- _What needs to be done_
Working from the data below, write out exactly the lines from its first through the line that contains "X136970000Y-119595662D02*", both ends included and pictures omitted.

______

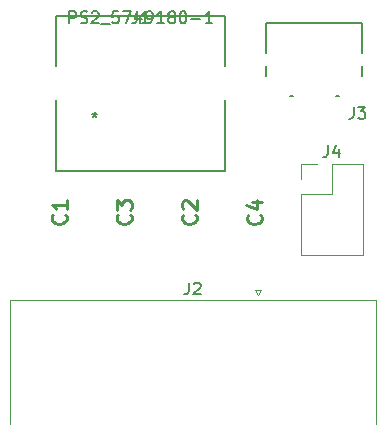
<source format=gbr>
%TF.GenerationSoftware,KiCad,Pcbnew,(5.1.9)-1*%
%TF.CreationDate,2021-03-28T16:21:23+02:00*%
%TF.ProjectId,UPL_Mouse,55504c5f-4d6f-4757-9365-2e6b69636164,rev?*%
%TF.SameCoordinates,Original*%
%TF.FileFunction,Legend,Top*%
%TF.FilePolarity,Positive*%
%FSLAX46Y46*%
G04 Gerber Fmt 4.6, Leading zero omitted, Abs format (unit mm)*
G04 Created by KiCad (PCBNEW (5.1.9)-1) date 2021-03-28 16:21:23*
%MOMM*%
%LPD*%
G01*
G04 APERTURE LIST*
%ADD10C,0.152400*%
%ADD11C,0.120000*%
%ADD12C,0.150000*%
%ADD13C,0.254000*%
G04 APERTURE END LIST*
D10*
%TO.C,J1*%
X119631500Y-109550400D02*
X133880900Y-109550400D01*
X133880900Y-109550400D02*
X133880900Y-103576555D01*
X133880900Y-96469400D02*
X119631500Y-96469400D01*
X119631500Y-96469400D02*
X119631500Y-100639845D01*
X119631500Y-103576555D02*
X119631500Y-109550400D01*
X133880900Y-100639845D02*
X133880900Y-96469400D01*
%TO.C,J3*%
X145521300Y-97049300D02*
X137418700Y-97049300D01*
X137418700Y-97049300D02*
X137418700Y-99538980D01*
X139402839Y-103170699D02*
X139634060Y-103170699D01*
X145521300Y-101516421D02*
X145521300Y-100648417D01*
X143305940Y-103170699D02*
X143537161Y-103170699D01*
X145521300Y-99538980D02*
X145521300Y-97049300D01*
X137418700Y-100648417D02*
X137418700Y-101516421D01*
D11*
%TO.C,J4*%
X140350000Y-116670000D02*
X145550000Y-116670000D01*
X140350000Y-111530000D02*
X140350000Y-116670000D01*
X145550000Y-108930000D02*
X145550000Y-116670000D01*
X140350000Y-111530000D02*
X142950000Y-111530000D01*
X142950000Y-111530000D02*
X142950000Y-108930000D01*
X142950000Y-108930000D02*
X145550000Y-108930000D01*
X140350000Y-110260000D02*
X140350000Y-108930000D01*
X140350000Y-108930000D02*
X141680000Y-108930000D01*
%TO.C,J2*%
X136720000Y-120028675D02*
X136470000Y-119595662D01*
X136970000Y-119595662D02*
X136720000Y-120028675D01*
X136470000Y-119595662D02*
X136970000Y-119595662D01*
X146665000Y-120490000D02*
X146665000Y-130970000D01*
X115695000Y-120490000D02*
X146665000Y-120490000D01*
X115695000Y-130970000D02*
X115695000Y-120490000D01*
%TO.C,J1*%
D12*
X126422866Y-96048780D02*
X126422866Y-96763066D01*
X126375247Y-96905923D01*
X126280009Y-97001161D01*
X126137152Y-97048780D01*
X126041914Y-97048780D01*
X127422866Y-97048780D02*
X126851438Y-97048780D01*
X127137152Y-97048780D02*
X127137152Y-96048780D01*
X127041914Y-96191638D01*
X126946676Y-96286876D01*
X126851438Y-96334495D01*
X120732390Y-97048780D02*
X120732390Y-96048780D01*
X121113342Y-96048780D01*
X121208580Y-96096400D01*
X121256200Y-96144019D01*
X121303819Y-96239257D01*
X121303819Y-96382114D01*
X121256200Y-96477352D01*
X121208580Y-96524971D01*
X121113342Y-96572590D01*
X120732390Y-96572590D01*
X121684771Y-97001161D02*
X121827628Y-97048780D01*
X122065723Y-97048780D01*
X122160961Y-97001161D01*
X122208580Y-96953542D01*
X122256200Y-96858304D01*
X122256200Y-96763066D01*
X122208580Y-96667828D01*
X122160961Y-96620209D01*
X122065723Y-96572590D01*
X121875247Y-96524971D01*
X121780009Y-96477352D01*
X121732390Y-96429733D01*
X121684771Y-96334495D01*
X121684771Y-96239257D01*
X121732390Y-96144019D01*
X121780009Y-96096400D01*
X121875247Y-96048780D01*
X122113342Y-96048780D01*
X122256200Y-96096400D01*
X122637152Y-96144019D02*
X122684771Y-96096400D01*
X122780009Y-96048780D01*
X123018104Y-96048780D01*
X123113342Y-96096400D01*
X123160961Y-96144019D01*
X123208580Y-96239257D01*
X123208580Y-96334495D01*
X123160961Y-96477352D01*
X122589533Y-97048780D01*
X123208580Y-97048780D01*
X123399057Y-97144019D02*
X124160961Y-97144019D01*
X124875247Y-96048780D02*
X124399057Y-96048780D01*
X124351438Y-96524971D01*
X124399057Y-96477352D01*
X124494295Y-96429733D01*
X124732390Y-96429733D01*
X124827628Y-96477352D01*
X124875247Y-96524971D01*
X124922866Y-96620209D01*
X124922866Y-96858304D01*
X124875247Y-96953542D01*
X124827628Y-97001161D01*
X124732390Y-97048780D01*
X124494295Y-97048780D01*
X124399057Y-97001161D01*
X124351438Y-96953542D01*
X125256200Y-96048780D02*
X125922866Y-96048780D01*
X125494295Y-97048780D01*
X126732390Y-96382114D02*
X126732390Y-97048780D01*
X126494295Y-96001161D02*
X126256200Y-96715447D01*
X126875247Y-96715447D01*
X127303819Y-97048780D02*
X127494295Y-97048780D01*
X127589533Y-97001161D01*
X127637152Y-96953542D01*
X127732390Y-96810685D01*
X127780009Y-96620209D01*
X127780009Y-96239257D01*
X127732390Y-96144019D01*
X127684771Y-96096400D01*
X127589533Y-96048780D01*
X127399057Y-96048780D01*
X127303819Y-96096400D01*
X127256200Y-96144019D01*
X127208580Y-96239257D01*
X127208580Y-96477352D01*
X127256200Y-96572590D01*
X127303819Y-96620209D01*
X127399057Y-96667828D01*
X127589533Y-96667828D01*
X127684771Y-96620209D01*
X127732390Y-96572590D01*
X127780009Y-96477352D01*
X128732390Y-97048780D02*
X128160961Y-97048780D01*
X128446676Y-97048780D02*
X128446676Y-96048780D01*
X128351438Y-96191638D01*
X128256200Y-96286876D01*
X128160961Y-96334495D01*
X129303819Y-96477352D02*
X129208580Y-96429733D01*
X129160961Y-96382114D01*
X129113342Y-96286876D01*
X129113342Y-96239257D01*
X129160961Y-96144019D01*
X129208580Y-96096400D01*
X129303819Y-96048780D01*
X129494295Y-96048780D01*
X129589533Y-96096400D01*
X129637152Y-96144019D01*
X129684771Y-96239257D01*
X129684771Y-96286876D01*
X129637152Y-96382114D01*
X129589533Y-96429733D01*
X129494295Y-96477352D01*
X129303819Y-96477352D01*
X129208580Y-96524971D01*
X129160961Y-96572590D01*
X129113342Y-96667828D01*
X129113342Y-96858304D01*
X129160961Y-96953542D01*
X129208580Y-97001161D01*
X129303819Y-97048780D01*
X129494295Y-97048780D01*
X129589533Y-97001161D01*
X129637152Y-96953542D01*
X129684771Y-96858304D01*
X129684771Y-96667828D01*
X129637152Y-96572590D01*
X129589533Y-96524971D01*
X129494295Y-96477352D01*
X130303819Y-96048780D02*
X130399057Y-96048780D01*
X130494295Y-96096400D01*
X130541914Y-96144019D01*
X130589533Y-96239257D01*
X130637152Y-96429733D01*
X130637152Y-96667828D01*
X130589533Y-96858304D01*
X130541914Y-96953542D01*
X130494295Y-97001161D01*
X130399057Y-97048780D01*
X130303819Y-97048780D01*
X130208580Y-97001161D01*
X130160961Y-96953542D01*
X130113342Y-96858304D01*
X130065723Y-96667828D01*
X130065723Y-96429733D01*
X130113342Y-96239257D01*
X130160961Y-96144019D01*
X130208580Y-96096400D01*
X130303819Y-96048780D01*
X131065723Y-96667828D02*
X131827628Y-96667828D01*
X132827628Y-97048780D02*
X132256200Y-97048780D01*
X132541914Y-97048780D02*
X132541914Y-96048780D01*
X132446676Y-96191638D01*
X132351438Y-96286876D01*
X132256200Y-96334495D01*
X122870000Y-104552380D02*
X122870000Y-104790476D01*
X122631904Y-104695238D02*
X122870000Y-104790476D01*
X123108095Y-104695238D01*
X122727142Y-104980952D02*
X122870000Y-104790476D01*
X123012857Y-104980952D01*
%TO.C,J3*%
X144796666Y-104132380D02*
X144796666Y-104846666D01*
X144749047Y-104989523D01*
X144653809Y-105084761D01*
X144510952Y-105132380D01*
X144415714Y-105132380D01*
X145177619Y-104132380D02*
X145796666Y-104132380D01*
X145463333Y-104513333D01*
X145606190Y-104513333D01*
X145701428Y-104560952D01*
X145749047Y-104608571D01*
X145796666Y-104703809D01*
X145796666Y-104941904D01*
X145749047Y-105037142D01*
X145701428Y-105084761D01*
X145606190Y-105132380D01*
X145320476Y-105132380D01*
X145225238Y-105084761D01*
X145177619Y-105037142D01*
%TO.C,C4*%
D13*
X136908571Y-113261666D02*
X136969047Y-113322142D01*
X137029523Y-113503571D01*
X137029523Y-113624523D01*
X136969047Y-113805952D01*
X136848095Y-113926904D01*
X136727142Y-113987380D01*
X136485238Y-114047857D01*
X136303809Y-114047857D01*
X136061904Y-113987380D01*
X135940952Y-113926904D01*
X135820000Y-113805952D01*
X135759523Y-113624523D01*
X135759523Y-113503571D01*
X135820000Y-113322142D01*
X135880476Y-113261666D01*
X136182857Y-112173095D02*
X137029523Y-112173095D01*
X135699047Y-112475476D02*
X136606190Y-112777857D01*
X136606190Y-111991666D01*
%TO.C,C3*%
X125878571Y-113241666D02*
X125939047Y-113302142D01*
X125999523Y-113483571D01*
X125999523Y-113604523D01*
X125939047Y-113785952D01*
X125818095Y-113906904D01*
X125697142Y-113967380D01*
X125455238Y-114027857D01*
X125273809Y-114027857D01*
X125031904Y-113967380D01*
X124910952Y-113906904D01*
X124790000Y-113785952D01*
X124729523Y-113604523D01*
X124729523Y-113483571D01*
X124790000Y-113302142D01*
X124850476Y-113241666D01*
X124729523Y-112818333D02*
X124729523Y-112032142D01*
X125213333Y-112455476D01*
X125213333Y-112274047D01*
X125273809Y-112153095D01*
X125334285Y-112092619D01*
X125455238Y-112032142D01*
X125757619Y-112032142D01*
X125878571Y-112092619D01*
X125939047Y-112153095D01*
X125999523Y-112274047D01*
X125999523Y-112636904D01*
X125939047Y-112757857D01*
X125878571Y-112818333D01*
%TO.C,C2*%
X131408571Y-113241666D02*
X131469047Y-113302142D01*
X131529523Y-113483571D01*
X131529523Y-113604523D01*
X131469047Y-113785952D01*
X131348095Y-113906904D01*
X131227142Y-113967380D01*
X130985238Y-114027857D01*
X130803809Y-114027857D01*
X130561904Y-113967380D01*
X130440952Y-113906904D01*
X130320000Y-113785952D01*
X130259523Y-113604523D01*
X130259523Y-113483571D01*
X130320000Y-113302142D01*
X130380476Y-113241666D01*
X130380476Y-112757857D02*
X130320000Y-112697380D01*
X130259523Y-112576428D01*
X130259523Y-112274047D01*
X130320000Y-112153095D01*
X130380476Y-112092619D01*
X130501428Y-112032142D01*
X130622380Y-112032142D01*
X130803809Y-112092619D01*
X131529523Y-112818333D01*
X131529523Y-112032142D01*
%TO.C,C1*%
X120368571Y-113241666D02*
X120429047Y-113302142D01*
X120489523Y-113483571D01*
X120489523Y-113604523D01*
X120429047Y-113785952D01*
X120308095Y-113906904D01*
X120187142Y-113967380D01*
X119945238Y-114027857D01*
X119763809Y-114027857D01*
X119521904Y-113967380D01*
X119400952Y-113906904D01*
X119280000Y-113785952D01*
X119219523Y-113604523D01*
X119219523Y-113483571D01*
X119280000Y-113302142D01*
X119340476Y-113241666D01*
X120489523Y-112032142D02*
X120489523Y-112757857D01*
X120489523Y-112395000D02*
X119219523Y-112395000D01*
X119400952Y-112515952D01*
X119521904Y-112636904D01*
X119582380Y-112757857D01*
%TO.C,J4*%
D12*
X142616666Y-107382380D02*
X142616666Y-108096666D01*
X142569047Y-108239523D01*
X142473809Y-108334761D01*
X142330952Y-108382380D01*
X142235714Y-108382380D01*
X143521428Y-107715714D02*
X143521428Y-108382380D01*
X143283333Y-107334761D02*
X143045238Y-108049047D01*
X143664285Y-108049047D01*
%TO.C,J2*%
X130846666Y-119002380D02*
X130846666Y-119716666D01*
X130799047Y-119859523D01*
X130703809Y-119954761D01*
X130560952Y-120002380D01*
X130465714Y-120002380D01*
X131275238Y-119097619D02*
X131322857Y-119050000D01*
X131418095Y-119002380D01*
X131656190Y-119002380D01*
X131751428Y-119050000D01*
X131799047Y-119097619D01*
X131846666Y-119192857D01*
X131846666Y-119288095D01*
X131799047Y-119430952D01*
X131227619Y-120002380D01*
X131846666Y-120002380D01*
%TD*%
M02*

</source>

______

- _Exercise output_
<source format=gbr>
%TF.GenerationSoftware,KiCad,Pcbnew,(5.1.9)-1*%
%TF.CreationDate,2021-03-28T16:21:23+02:00*%
%TF.ProjectId,UPL_Mouse,55504c5f-4d6f-4757-9365-2e6b69636164,rev?*%
%TF.SameCoordinates,Original*%
%TF.FileFunction,Legend,Top*%
%TF.FilePolarity,Positive*%
%FSLAX46Y46*%
G04 Gerber Fmt 4.6, Leading zero omitted, Abs format (unit mm)*
G04 Created by KiCad (PCBNEW (5.1.9)-1) date 2021-03-28 16:21:23*
%MOMM*%
%LPD*%
G01*
G04 APERTURE LIST*
%ADD10C,0.152400*%
%ADD11C,0.120000*%
%ADD12C,0.150000*%
%ADD13C,0.254000*%
G04 APERTURE END LIST*
D10*
%TO.C,J1*%
X119631500Y-109550400D02*
X133880900Y-109550400D01*
X133880900Y-109550400D02*
X133880900Y-103576555D01*
X133880900Y-96469400D02*
X119631500Y-96469400D01*
X119631500Y-96469400D02*
X119631500Y-100639845D01*
X119631500Y-103576555D02*
X119631500Y-109550400D01*
X133880900Y-100639845D02*
X133880900Y-96469400D01*
%TO.C,J3*%
X145521300Y-97049300D02*
X137418700Y-97049300D01*
X137418700Y-97049300D02*
X137418700Y-99538980D01*
X139402839Y-103170699D02*
X139634060Y-103170699D01*
X145521300Y-101516421D02*
X145521300Y-100648417D01*
X143305940Y-103170699D02*
X143537161Y-103170699D01*
X145521300Y-99538980D02*
X145521300Y-97049300D01*
X137418700Y-100648417D02*
X137418700Y-101516421D01*
D11*
%TO.C,J4*%
X140350000Y-116670000D02*
X145550000Y-116670000D01*
X140350000Y-111530000D02*
X140350000Y-116670000D01*
X145550000Y-108930000D02*
X145550000Y-116670000D01*
X140350000Y-111530000D02*
X142950000Y-111530000D01*
X142950000Y-111530000D02*
X142950000Y-108930000D01*
X142950000Y-108930000D02*
X145550000Y-108930000D01*
X140350000Y-110260000D02*
X140350000Y-108930000D01*
X140350000Y-108930000D02*
X141680000Y-108930000D01*
%TO.C,J2*%
X136720000Y-120028675D02*
X136470000Y-119595662D01*
X136970000Y-119595662D02*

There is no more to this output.